With Abs600=0.02 at the begining, colonies were incubated 37 ℃, 220rpm. Then they were measured on plate reader at 0 hour and 6 hour.

Figure1.5-1_Calculated means from replicates for the OD600 after each time point. Figure1.5-2_Calculated means from both replicates for the fluorescence after each time point.

6. Measurement of Colony Forming Units per 0.1 OD600 E. coli cultures

Finished “Starting Sample Preparation”, we got the “Starting Sample” with a 0.1 OD600 measurement. Then following the instructions, we obtained a series of dilution, and we counted the CFUs of dilution 3, dilution4, and dilution5 of positive control and negative control on plates.

Colony Forming Units per 0.1 OD600 E. coli cultures:

Figure1.6-1_CFUs of positive control cultures. Figure1.6-2_CFUs of negative control cultures. Figure1.6-3_CFUs per 0.1 OD600 Positive Control (BBa_I20270) cultures and Negative Control (BBa_R0040) cultures.

Discussion

In figure 1.5-2, the highest fluorescence date is measured from device 4, much stronger than positive control.

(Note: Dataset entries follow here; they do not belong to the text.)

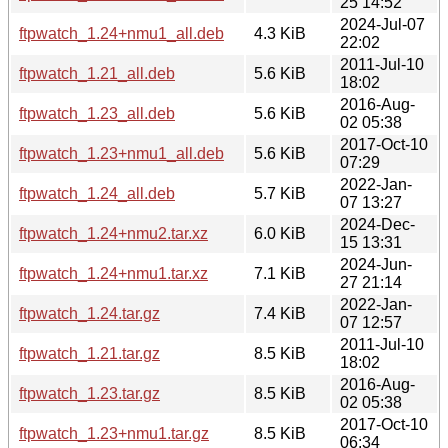
25 14:52
2024-Jul-07
ftpwatch_1.24+nmu1_all.deb
4.3 KiB
22:02
2011-Jul-10
ftpwatch_1.21_all.deb
5.6 KiB
18:02
2016-Aug-
ftpwatch_1.23_all.deb
5.6 KiB
02 05:38
2017-Oct-10
ftpwatch_1.23+nmu1_all.deb
5.6 KiB
07:29
2022-Jan-
ftpwatch_1.24_all.deb
5.7 KiB
07 13:27
2024-Dec-
ftpwatch_1.24+nmu2.tar.xz
6.0 KiB
15 13:31
2024-Jun-
ftpwatch_1.24+nmu1.tar.xz
7.1 KiB
27 21:14
2022-Jan-
ftpwatch_1.24.tar.gz
7.4 KiB
07 12:57
2011-Jul-10
ftpwatch_1.21.tar.gz
8.5 KiB
18:02
2016-Aug-
ftpwatch_1.23.tar.gz
8.5 KiB
02 05:38
2017-Oct-10
ftpwatch_1.23+nmu1.tar.gz
8.5 KiB
06:34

Device 2 and positive control show a modest fluorescence intensity and device 5,6,1 show low fluorescence intensity, while test devices 3 have close fluorescence signal to negative control group.

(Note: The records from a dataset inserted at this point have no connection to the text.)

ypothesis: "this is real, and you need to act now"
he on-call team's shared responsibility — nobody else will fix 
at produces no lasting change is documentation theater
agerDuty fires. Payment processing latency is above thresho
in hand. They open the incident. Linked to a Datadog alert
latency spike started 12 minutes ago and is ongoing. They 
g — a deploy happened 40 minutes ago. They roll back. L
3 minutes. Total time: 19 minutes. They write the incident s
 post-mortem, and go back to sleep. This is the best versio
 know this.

Well, these devise have different data in fluorescence intensity. However, when CFUs of them are concerned about, convictive conclusion is not available temporarily. Several factors, like the moisture capacity of plates, methods in spreading plate, and time spent in each simple ect. result in different CFUs dates.

Conclusion

According to measurements above, 8 test devices all works in E. coli. DH5α cells, but different characters were shown in this interlab study.The OD results tells us that cells with device 4 and cells with device 5 grow happier. As for the fluorescence intensity, device 4 is the strongest member and device 3 is weaker than others.

Inter lab study is successfully finished, which gives us a hand in our experiment design and means a lot for the development of synthetic biology.